Born-and-raised Blue Islander Pat Disabato also has great memories of the Lyric. The former sports columnist for the Daily Southtown says, back in the day, the 900+-seat theater made an impression.
“Growing up, I saw Rocky there. I saw Star Wars there as a kid. It was a big thing.”
After leaving the Southtown, Disabato says he wanted something different. He found it as the Lyric’s live events manager, handling everything from drag brunches to comedy shows, as well as live blues and rock concerts.
“If this was any other town, I would not have done it. But it was Blue Island, and I know what this means to the town,” says Disabato. “I love the Garetto family and the Cantelo family, so I’m like, ‘You know what, I got to see this through. I want to be a part of this.’”

DATA TO EXAMINE:
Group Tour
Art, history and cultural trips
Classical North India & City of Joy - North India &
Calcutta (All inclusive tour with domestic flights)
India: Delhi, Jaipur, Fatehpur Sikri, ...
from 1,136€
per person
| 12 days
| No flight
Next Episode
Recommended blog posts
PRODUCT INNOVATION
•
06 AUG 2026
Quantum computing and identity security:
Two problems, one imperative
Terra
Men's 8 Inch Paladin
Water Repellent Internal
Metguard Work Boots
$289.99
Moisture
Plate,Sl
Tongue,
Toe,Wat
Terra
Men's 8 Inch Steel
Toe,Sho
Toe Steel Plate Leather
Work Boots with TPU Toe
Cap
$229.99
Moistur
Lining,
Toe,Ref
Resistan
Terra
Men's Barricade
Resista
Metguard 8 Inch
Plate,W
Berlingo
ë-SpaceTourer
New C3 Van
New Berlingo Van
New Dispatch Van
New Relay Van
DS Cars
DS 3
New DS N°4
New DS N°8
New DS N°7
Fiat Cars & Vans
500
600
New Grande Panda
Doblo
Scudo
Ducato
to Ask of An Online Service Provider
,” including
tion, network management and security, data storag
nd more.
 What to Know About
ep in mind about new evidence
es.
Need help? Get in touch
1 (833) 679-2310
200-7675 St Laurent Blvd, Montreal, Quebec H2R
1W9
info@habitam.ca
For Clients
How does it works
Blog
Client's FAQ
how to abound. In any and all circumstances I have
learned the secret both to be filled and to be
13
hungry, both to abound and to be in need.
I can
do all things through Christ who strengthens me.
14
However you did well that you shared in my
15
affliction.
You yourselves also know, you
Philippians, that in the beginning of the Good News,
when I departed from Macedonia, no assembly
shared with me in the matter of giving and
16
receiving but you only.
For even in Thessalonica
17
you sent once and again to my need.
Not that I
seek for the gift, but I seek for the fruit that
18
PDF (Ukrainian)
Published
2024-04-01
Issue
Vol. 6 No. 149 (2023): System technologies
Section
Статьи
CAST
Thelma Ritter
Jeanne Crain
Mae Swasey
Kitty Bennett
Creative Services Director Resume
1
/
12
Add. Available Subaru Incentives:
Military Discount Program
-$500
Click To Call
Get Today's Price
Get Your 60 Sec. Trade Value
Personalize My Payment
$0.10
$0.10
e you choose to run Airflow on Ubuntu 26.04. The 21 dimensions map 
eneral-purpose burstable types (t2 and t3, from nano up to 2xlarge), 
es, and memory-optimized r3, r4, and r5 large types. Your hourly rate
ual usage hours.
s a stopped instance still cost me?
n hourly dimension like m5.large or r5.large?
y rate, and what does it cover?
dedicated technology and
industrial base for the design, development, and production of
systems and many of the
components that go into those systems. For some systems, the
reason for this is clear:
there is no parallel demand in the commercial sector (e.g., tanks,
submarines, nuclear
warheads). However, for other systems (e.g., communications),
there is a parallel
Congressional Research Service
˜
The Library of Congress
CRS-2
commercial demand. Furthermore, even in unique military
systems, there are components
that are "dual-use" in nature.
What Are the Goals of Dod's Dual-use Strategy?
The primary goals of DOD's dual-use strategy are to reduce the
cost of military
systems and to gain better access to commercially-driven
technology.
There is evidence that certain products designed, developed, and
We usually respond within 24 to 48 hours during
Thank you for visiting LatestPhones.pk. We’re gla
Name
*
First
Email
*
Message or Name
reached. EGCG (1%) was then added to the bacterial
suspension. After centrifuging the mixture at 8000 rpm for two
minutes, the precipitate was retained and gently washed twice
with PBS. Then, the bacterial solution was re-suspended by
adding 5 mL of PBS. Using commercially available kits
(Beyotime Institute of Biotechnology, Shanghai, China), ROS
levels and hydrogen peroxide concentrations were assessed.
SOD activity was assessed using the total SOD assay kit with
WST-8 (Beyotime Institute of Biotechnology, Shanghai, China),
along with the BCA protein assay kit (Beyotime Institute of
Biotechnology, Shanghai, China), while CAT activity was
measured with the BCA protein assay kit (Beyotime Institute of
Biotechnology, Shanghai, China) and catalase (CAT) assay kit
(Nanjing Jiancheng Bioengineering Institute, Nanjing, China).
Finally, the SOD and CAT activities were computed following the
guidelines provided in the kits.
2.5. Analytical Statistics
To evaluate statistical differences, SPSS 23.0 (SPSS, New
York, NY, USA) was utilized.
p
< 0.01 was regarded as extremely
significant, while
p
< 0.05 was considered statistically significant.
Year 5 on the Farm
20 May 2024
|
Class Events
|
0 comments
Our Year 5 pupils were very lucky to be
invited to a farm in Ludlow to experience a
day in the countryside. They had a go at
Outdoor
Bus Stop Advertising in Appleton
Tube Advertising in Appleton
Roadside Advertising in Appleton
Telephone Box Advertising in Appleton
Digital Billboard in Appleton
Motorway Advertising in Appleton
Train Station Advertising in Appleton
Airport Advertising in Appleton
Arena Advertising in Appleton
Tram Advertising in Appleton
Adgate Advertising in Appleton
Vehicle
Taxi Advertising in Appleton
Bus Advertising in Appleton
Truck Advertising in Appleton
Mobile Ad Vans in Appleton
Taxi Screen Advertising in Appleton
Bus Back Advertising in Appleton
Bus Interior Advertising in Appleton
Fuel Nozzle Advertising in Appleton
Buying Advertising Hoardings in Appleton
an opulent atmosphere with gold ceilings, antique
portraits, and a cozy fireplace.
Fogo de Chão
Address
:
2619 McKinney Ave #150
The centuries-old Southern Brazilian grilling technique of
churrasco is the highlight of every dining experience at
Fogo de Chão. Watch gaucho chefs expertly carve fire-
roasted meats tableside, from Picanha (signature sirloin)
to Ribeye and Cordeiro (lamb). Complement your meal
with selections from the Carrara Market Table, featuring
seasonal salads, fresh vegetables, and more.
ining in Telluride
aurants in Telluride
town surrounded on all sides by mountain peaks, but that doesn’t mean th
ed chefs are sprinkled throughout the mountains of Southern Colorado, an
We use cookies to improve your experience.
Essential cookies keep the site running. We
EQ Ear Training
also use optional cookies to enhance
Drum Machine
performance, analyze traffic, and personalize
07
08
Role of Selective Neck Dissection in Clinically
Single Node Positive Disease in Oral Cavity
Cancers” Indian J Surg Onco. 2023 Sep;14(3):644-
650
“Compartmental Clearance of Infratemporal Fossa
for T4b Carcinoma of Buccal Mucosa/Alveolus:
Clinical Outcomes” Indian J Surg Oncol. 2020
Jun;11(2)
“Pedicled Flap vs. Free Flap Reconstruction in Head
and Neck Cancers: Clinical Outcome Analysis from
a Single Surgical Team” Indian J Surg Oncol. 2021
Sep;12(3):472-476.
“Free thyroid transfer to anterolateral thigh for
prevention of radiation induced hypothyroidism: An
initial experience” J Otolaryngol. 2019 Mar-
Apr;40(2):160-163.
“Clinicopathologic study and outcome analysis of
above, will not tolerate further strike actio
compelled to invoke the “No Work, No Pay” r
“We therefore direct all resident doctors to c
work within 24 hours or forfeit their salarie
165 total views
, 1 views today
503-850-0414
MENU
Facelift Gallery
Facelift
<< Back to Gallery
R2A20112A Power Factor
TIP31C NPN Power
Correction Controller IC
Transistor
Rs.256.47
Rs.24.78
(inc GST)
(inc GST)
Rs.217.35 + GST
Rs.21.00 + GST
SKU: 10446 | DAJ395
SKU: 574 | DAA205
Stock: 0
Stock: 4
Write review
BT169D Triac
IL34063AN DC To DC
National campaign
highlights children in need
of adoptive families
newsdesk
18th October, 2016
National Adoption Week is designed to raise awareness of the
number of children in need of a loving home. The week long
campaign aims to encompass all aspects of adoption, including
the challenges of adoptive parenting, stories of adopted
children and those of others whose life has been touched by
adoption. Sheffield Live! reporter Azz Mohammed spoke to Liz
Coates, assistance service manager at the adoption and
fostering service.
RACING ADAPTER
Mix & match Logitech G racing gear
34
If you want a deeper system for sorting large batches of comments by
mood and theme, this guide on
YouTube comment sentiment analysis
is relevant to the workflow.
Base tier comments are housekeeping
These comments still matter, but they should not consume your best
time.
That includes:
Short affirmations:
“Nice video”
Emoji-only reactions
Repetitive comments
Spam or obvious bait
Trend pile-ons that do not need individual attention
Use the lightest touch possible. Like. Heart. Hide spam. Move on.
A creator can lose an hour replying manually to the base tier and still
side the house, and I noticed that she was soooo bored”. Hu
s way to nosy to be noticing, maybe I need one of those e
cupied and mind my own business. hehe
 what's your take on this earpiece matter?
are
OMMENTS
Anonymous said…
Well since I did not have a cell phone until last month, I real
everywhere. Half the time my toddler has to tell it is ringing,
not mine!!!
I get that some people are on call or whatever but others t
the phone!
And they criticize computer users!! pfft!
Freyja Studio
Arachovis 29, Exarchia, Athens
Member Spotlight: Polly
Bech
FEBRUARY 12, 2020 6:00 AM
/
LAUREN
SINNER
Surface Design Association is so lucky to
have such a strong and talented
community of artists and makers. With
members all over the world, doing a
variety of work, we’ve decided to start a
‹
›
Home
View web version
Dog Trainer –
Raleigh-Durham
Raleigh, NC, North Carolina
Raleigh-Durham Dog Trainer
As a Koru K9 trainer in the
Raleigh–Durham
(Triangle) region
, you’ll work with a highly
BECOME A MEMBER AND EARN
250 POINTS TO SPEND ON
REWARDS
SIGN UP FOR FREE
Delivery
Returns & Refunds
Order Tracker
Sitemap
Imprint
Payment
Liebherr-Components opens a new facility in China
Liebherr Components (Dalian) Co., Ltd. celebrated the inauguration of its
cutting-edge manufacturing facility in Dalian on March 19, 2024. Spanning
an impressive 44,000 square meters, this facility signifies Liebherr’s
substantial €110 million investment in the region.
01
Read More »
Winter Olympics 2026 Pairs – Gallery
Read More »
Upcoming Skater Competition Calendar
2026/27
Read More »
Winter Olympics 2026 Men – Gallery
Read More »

THE PROBLEM: Reproduce word for word the stretch of the Lyric passage from "Born-and-raised Blue Islander" through "and rock concerts.". The items come from a source separate from the Lyric passage.

ANSWER SECTION:
Born-and-raised Blue Islander Pat Disabato also has great memories of the Lyric. The former sports columnist for the Daily Southtown says, back in the day, the 900+-seat theater made an impression.
“Growing up, I saw Rocky there. I saw Star Wars there as a kid. It was a big thing.”
After leaving the Southtown, Disabato says he wanted something different. He found it as the Lyric’s live events manager, handling everything from drag brunches to comedy shows, as well as live blues and rock concerts.